NEW YORK (CBSNewYork) -- A major lawsuit was filed Tuesday, claiming New York's school system is segregated and harming children.
A group of students and advocates are suing the city and the state.
Web Extra: Click here to read the lawsuit
CJ, a 17-year-old junior at Brooklyn Technical, said his specialized high school is a perfect example of racial inequity in education.
"The school that is 60% Asian, 20% white, 7% Latinx and 6% Black in a school system that's 70% Black and Latinx," he told CBS2's Hazel Sanchez on Tuesday.
He has joined a group of students and integration advocates suing for a more inclusive education system.
Among their demands is for the city to eliminate the "Gifted and Talented" program and middle and high school admission screening.
They argue the city's current process is racially discriminatory and its curriculum marginalizes people of color, adding an education that identifies and dismantles racism is their constitutional right.
"There's a gap between what is provided for white students and what's provided for minority students and that gap needs to be closed," another student said.
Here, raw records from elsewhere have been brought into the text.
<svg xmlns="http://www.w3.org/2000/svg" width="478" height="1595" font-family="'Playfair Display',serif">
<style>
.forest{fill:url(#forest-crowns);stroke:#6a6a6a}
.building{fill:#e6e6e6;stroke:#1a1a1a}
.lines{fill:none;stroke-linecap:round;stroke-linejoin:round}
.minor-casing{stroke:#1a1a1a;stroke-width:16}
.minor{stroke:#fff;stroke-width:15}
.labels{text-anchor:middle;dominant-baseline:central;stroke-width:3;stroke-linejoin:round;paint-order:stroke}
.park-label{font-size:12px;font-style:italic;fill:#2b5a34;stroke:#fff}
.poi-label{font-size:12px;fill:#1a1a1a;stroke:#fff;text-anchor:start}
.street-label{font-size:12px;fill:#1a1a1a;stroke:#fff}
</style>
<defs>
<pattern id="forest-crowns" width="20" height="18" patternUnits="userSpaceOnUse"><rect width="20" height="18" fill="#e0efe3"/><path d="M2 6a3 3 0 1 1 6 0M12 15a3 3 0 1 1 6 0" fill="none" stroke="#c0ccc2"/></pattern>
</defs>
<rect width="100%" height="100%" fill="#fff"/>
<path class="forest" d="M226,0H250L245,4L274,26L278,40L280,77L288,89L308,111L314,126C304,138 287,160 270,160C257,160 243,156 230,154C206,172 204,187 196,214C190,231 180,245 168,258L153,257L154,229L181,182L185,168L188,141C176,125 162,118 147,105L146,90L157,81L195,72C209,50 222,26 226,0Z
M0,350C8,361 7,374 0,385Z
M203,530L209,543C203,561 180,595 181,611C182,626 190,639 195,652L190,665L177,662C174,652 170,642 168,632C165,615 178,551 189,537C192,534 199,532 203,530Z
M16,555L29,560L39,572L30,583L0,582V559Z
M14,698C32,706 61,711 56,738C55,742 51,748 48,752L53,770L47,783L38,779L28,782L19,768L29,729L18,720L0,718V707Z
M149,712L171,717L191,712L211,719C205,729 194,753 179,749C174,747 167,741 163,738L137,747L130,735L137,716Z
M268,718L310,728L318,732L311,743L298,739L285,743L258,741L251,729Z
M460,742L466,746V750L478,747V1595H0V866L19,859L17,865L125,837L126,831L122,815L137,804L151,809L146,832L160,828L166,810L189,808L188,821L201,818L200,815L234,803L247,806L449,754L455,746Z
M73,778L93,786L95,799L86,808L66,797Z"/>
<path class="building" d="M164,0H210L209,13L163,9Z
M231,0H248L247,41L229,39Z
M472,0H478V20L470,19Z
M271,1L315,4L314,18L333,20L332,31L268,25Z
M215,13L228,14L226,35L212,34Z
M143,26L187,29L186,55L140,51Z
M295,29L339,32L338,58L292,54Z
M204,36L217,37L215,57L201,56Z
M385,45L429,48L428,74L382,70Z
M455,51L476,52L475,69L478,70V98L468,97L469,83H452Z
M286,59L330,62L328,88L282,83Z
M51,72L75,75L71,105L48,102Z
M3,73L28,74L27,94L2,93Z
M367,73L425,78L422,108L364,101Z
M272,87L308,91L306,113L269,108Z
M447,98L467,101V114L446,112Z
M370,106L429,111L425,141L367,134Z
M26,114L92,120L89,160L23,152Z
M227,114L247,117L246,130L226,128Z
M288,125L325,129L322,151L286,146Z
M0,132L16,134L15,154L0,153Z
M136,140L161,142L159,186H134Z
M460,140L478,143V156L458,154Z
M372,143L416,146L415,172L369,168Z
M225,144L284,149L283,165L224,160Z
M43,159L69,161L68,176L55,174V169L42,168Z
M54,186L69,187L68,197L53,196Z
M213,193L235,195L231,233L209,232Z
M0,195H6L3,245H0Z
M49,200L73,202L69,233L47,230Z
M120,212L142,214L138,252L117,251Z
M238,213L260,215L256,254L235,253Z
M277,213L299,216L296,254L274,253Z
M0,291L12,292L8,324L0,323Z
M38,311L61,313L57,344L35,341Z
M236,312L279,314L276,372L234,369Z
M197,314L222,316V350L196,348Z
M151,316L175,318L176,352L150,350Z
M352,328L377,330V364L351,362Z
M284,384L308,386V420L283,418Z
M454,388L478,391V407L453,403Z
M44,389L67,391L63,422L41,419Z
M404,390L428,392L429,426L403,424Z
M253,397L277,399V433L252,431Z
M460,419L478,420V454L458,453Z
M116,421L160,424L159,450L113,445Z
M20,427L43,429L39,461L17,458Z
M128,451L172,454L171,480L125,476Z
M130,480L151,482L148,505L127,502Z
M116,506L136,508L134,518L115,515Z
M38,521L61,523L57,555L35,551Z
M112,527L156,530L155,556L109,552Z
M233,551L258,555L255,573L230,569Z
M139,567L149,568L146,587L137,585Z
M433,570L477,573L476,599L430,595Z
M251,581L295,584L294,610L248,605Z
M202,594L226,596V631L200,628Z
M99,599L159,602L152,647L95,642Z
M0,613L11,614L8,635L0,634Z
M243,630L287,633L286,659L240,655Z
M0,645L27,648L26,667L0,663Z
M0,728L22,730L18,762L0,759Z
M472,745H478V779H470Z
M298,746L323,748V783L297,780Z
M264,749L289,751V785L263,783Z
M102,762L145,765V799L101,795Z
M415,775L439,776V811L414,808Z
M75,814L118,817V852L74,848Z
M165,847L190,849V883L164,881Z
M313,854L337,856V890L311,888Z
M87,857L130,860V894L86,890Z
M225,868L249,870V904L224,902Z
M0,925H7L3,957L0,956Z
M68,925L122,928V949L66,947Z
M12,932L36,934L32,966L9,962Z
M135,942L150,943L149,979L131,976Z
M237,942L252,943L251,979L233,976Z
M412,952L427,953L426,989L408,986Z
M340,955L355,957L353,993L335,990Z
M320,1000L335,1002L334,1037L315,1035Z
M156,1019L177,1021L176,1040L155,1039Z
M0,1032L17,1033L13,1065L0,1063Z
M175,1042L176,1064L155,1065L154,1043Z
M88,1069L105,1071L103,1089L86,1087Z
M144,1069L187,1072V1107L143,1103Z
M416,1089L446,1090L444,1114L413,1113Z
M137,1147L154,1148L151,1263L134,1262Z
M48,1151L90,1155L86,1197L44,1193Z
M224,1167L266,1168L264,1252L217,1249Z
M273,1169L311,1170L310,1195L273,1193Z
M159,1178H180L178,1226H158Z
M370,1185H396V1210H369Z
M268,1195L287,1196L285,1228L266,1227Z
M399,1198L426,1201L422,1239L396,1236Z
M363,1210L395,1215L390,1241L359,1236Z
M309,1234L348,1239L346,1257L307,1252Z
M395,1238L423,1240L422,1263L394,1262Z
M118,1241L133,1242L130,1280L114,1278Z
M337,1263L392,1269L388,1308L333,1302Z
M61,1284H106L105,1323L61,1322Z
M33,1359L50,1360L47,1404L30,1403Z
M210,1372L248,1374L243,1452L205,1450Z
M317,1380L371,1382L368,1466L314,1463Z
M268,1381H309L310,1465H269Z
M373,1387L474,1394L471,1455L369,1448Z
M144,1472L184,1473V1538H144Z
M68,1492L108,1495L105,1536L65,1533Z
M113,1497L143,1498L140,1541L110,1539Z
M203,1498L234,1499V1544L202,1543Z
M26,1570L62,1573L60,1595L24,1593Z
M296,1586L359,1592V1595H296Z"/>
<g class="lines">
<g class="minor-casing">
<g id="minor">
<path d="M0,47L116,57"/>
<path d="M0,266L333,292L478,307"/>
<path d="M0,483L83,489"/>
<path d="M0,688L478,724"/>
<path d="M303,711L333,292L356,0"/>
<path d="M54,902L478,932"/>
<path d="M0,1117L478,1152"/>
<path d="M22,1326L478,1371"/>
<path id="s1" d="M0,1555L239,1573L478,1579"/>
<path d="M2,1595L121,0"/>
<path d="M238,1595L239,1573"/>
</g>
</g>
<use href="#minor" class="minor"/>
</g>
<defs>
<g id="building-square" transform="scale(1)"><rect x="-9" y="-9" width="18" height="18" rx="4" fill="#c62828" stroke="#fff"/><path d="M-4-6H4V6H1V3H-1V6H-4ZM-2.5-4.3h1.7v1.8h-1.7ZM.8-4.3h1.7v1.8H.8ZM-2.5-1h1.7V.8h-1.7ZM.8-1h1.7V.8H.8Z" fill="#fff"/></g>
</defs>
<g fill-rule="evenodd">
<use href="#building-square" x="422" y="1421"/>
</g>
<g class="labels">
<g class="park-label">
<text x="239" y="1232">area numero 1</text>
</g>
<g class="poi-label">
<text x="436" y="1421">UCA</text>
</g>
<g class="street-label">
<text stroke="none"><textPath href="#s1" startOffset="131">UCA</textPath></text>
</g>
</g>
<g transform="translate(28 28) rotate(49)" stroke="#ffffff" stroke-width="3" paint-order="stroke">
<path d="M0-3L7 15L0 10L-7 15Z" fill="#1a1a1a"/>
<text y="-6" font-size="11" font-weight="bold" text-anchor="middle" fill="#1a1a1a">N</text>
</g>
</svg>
"We need to create more diversification in our schools. It can be done and there's a right way to do it, which involves bringing parents in and working with them as a way forward," de Blasio said.
Some parents who are advocating for accelerated learning said the city should expand not remove Gifted and Talented programs. They suggest universal in-school placement testing for all.
"Provide an accelerated program in every school, on every grade. It doesn't cost anything more," parent Deborah Alexander said.
"Getting rid of the few schools and programs that we have that provide that education, make school better for nobody, and makes it worse for the kids who are missing out on an education that meets their needs," said Maud Maron of PLACE NYC.
The students suing disagree. Their lawyer said he'll bring the case to court if the city doesn't respond.
The lawsuit also calls on the city to adopt programs that will improve the recruitment and retention of administrators, teachers and other school staff of color.